GOSHAWK WASN’T the kind of man to give up. Unrewarding as Ted had been, it might be a good idea to go back to the café and get Reenie’s address. When he could make the time. But returning to the canal bank some two weeks later after there had been more bombing of West London, he found the windows of Teds Caff boarded up and a heavy padlock on the door. Whether this closure was the result of bombing was impossible to say, but Ted was gone. Another week went by before Goshawk could make time—his own time of course—to go looking for Reenie in Elk-stone Road. With no young police constable to help him, he began on one of those house-to-house calls that had been such a frequent chore of his youth.
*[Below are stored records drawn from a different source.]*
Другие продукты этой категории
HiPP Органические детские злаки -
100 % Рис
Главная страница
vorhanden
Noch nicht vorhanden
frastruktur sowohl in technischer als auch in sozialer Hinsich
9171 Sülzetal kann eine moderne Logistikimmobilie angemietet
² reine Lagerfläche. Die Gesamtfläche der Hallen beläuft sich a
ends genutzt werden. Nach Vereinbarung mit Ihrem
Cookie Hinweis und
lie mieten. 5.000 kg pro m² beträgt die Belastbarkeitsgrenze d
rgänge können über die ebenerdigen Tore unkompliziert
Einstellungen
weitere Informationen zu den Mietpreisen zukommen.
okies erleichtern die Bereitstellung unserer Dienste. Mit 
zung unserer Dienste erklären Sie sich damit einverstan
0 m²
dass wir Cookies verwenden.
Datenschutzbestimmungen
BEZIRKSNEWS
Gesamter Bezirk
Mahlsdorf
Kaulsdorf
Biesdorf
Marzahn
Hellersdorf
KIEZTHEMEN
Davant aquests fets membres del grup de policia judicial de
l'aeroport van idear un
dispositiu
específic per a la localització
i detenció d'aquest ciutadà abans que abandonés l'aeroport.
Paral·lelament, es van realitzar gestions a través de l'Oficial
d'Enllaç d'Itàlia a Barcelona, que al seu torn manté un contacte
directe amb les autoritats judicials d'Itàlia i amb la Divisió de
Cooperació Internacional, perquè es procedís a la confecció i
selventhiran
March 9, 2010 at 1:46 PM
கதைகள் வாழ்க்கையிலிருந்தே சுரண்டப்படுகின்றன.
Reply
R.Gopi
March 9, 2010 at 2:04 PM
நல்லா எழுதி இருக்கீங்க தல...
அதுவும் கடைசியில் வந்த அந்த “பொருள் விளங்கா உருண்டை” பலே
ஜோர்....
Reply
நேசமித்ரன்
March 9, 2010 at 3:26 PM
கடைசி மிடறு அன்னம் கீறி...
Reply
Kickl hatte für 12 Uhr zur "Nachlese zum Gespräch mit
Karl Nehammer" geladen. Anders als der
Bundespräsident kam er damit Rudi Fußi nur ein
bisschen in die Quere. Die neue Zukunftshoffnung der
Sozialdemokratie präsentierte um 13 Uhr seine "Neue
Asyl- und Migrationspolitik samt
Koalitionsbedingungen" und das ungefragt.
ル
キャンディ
This task was made all the more difficult because many of the houses were divided into rooms or flats, and he had knocked on nearly thirty doors before he found Ted’s daughter. She was living with her husband, who was at work in a glass-bottle factory, in two rooms and a scullery, the lower half of a house in Elkstone Road. The district was poor but not a slum, and Reenie Davis, though she looked malnourished and downtrodden, was clean and neatly dressed.